═════ Recorded information

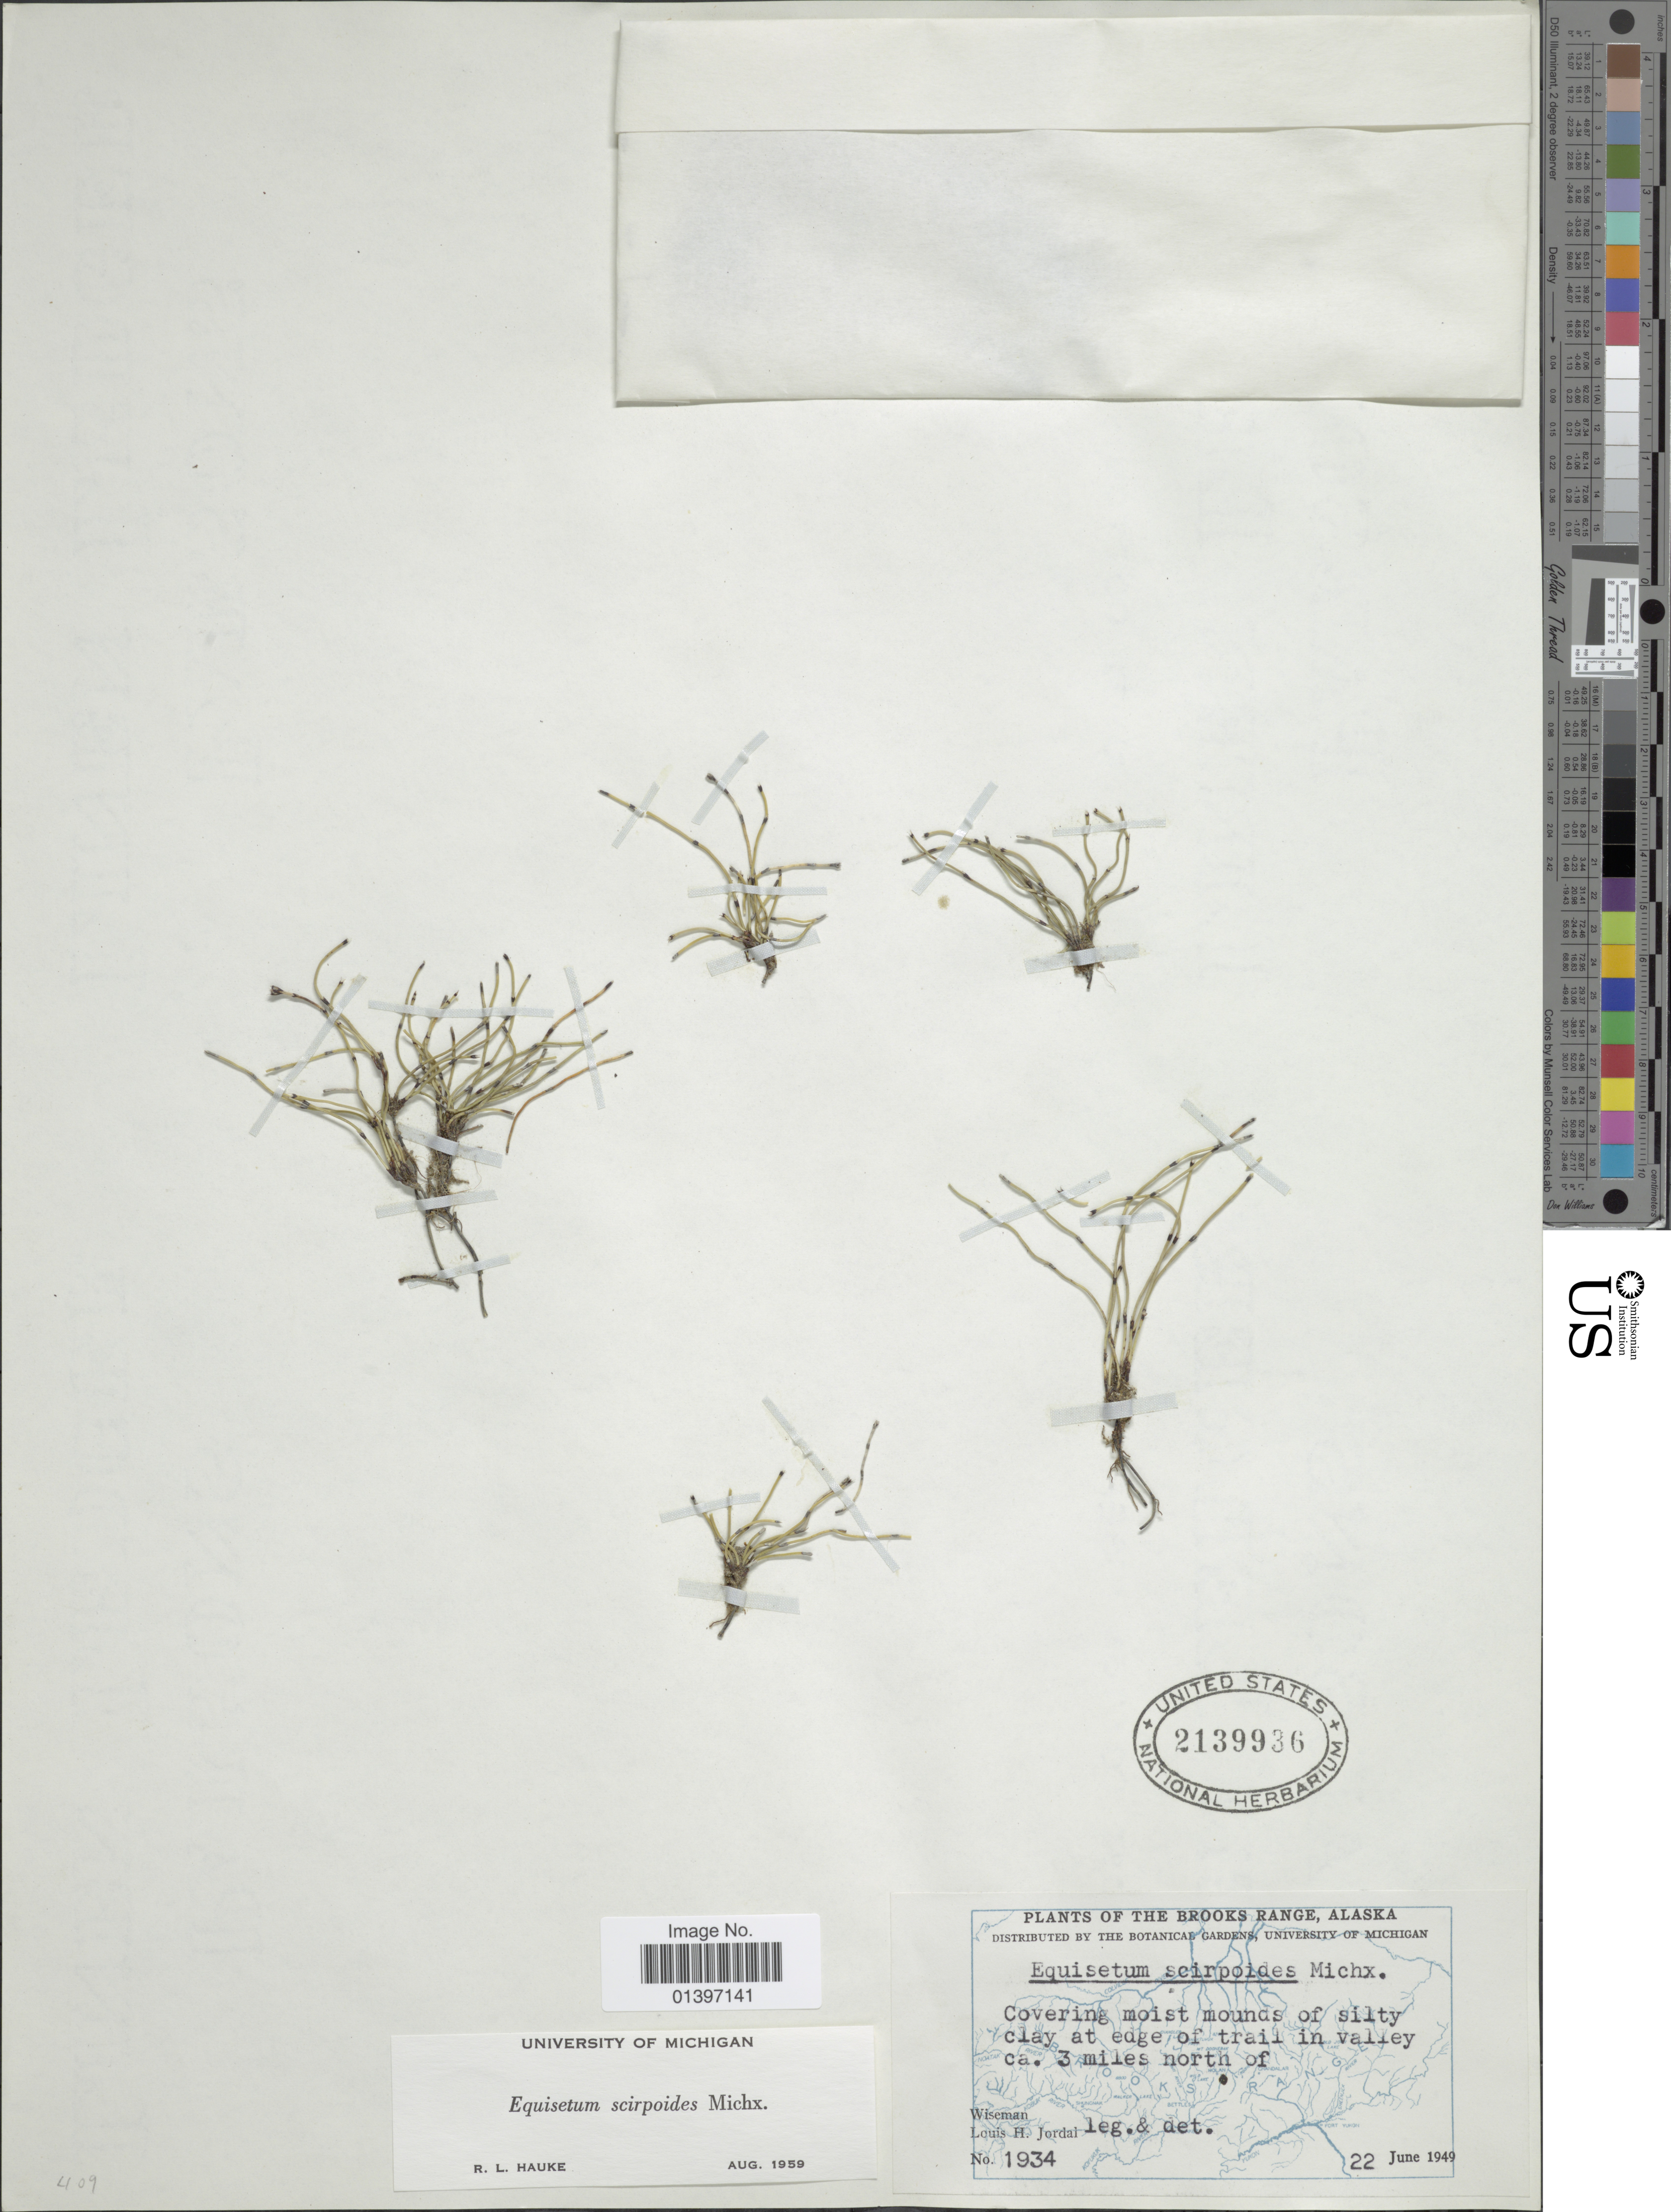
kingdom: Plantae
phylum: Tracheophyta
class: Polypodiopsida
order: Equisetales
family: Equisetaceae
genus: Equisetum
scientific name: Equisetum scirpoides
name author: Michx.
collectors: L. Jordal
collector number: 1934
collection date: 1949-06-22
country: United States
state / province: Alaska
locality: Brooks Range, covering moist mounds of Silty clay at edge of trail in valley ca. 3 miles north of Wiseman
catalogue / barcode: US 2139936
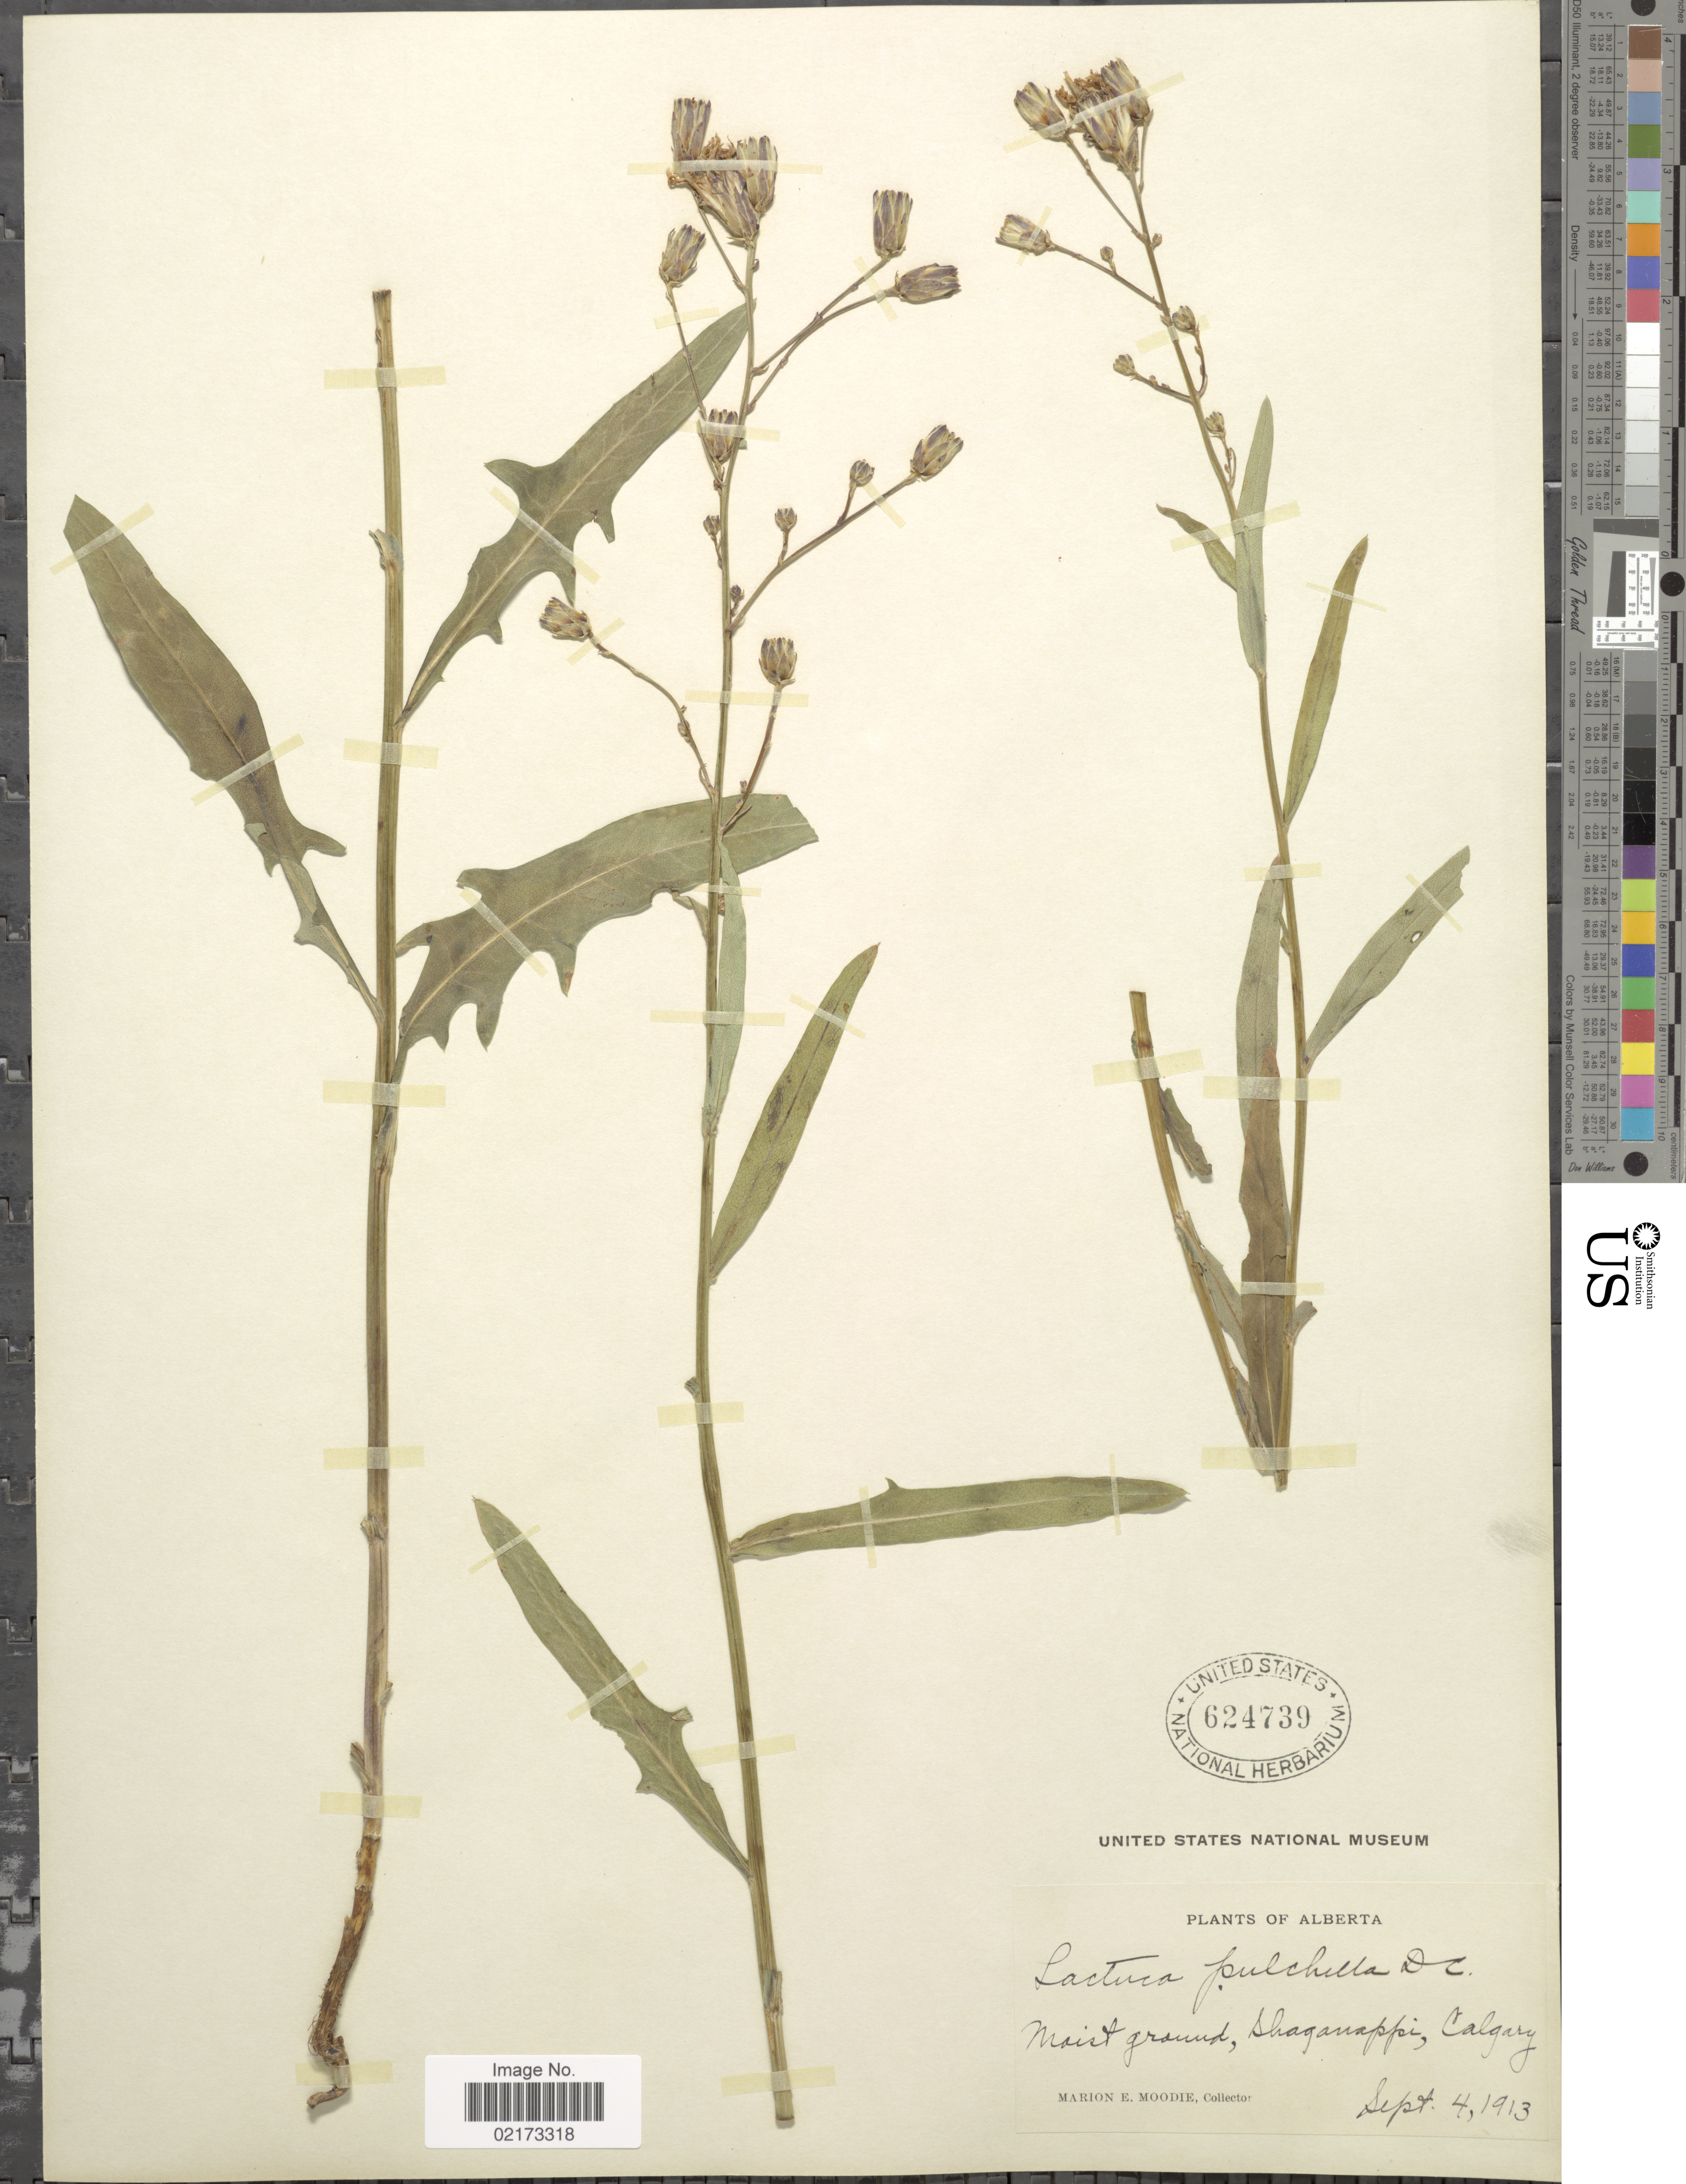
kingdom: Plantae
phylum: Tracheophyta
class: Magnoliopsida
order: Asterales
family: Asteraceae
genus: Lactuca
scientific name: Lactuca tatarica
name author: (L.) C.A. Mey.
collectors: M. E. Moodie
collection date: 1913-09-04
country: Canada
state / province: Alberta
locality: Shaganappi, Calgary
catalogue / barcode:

══════════

■ Instructions for the task
Revise the records above by changing every "collection date" to "date collected" and keeping everything else as it is. Leave the pictures out of your answer.

■ The reply
kingdom: Plantae
phylum: Tracheophyta
class: Polypodiopsida
order: Equisetales
family: Equisetaceae
genus: Equisetum
scientific name: Equisetum scirpoides
name author: Michx.
collectors: L. Jordal
collector number: 1934
date collected: 1949-06-22
country: United States
state / province: Alaska
locality: Brooks Range, covering moist mounds of Silty clay at edge of trail in valley ca. 3 miles north of Wiseman
catalogue / barcode: US 2139936
kingdom: Plantae
phylum: Tracheophyta
class: Magnoliopsida
order: Asterales
family: Asteraceae
genus: Lactuca
scientific name: Lactuca tatarica
name author: (L.) C.A. Mey.
collectors: M. E. Moodie
date collected: 1913-09-04
country: Canada
state / province: Alberta
locality: Shaganappi, Calgary
catalogue / barcode:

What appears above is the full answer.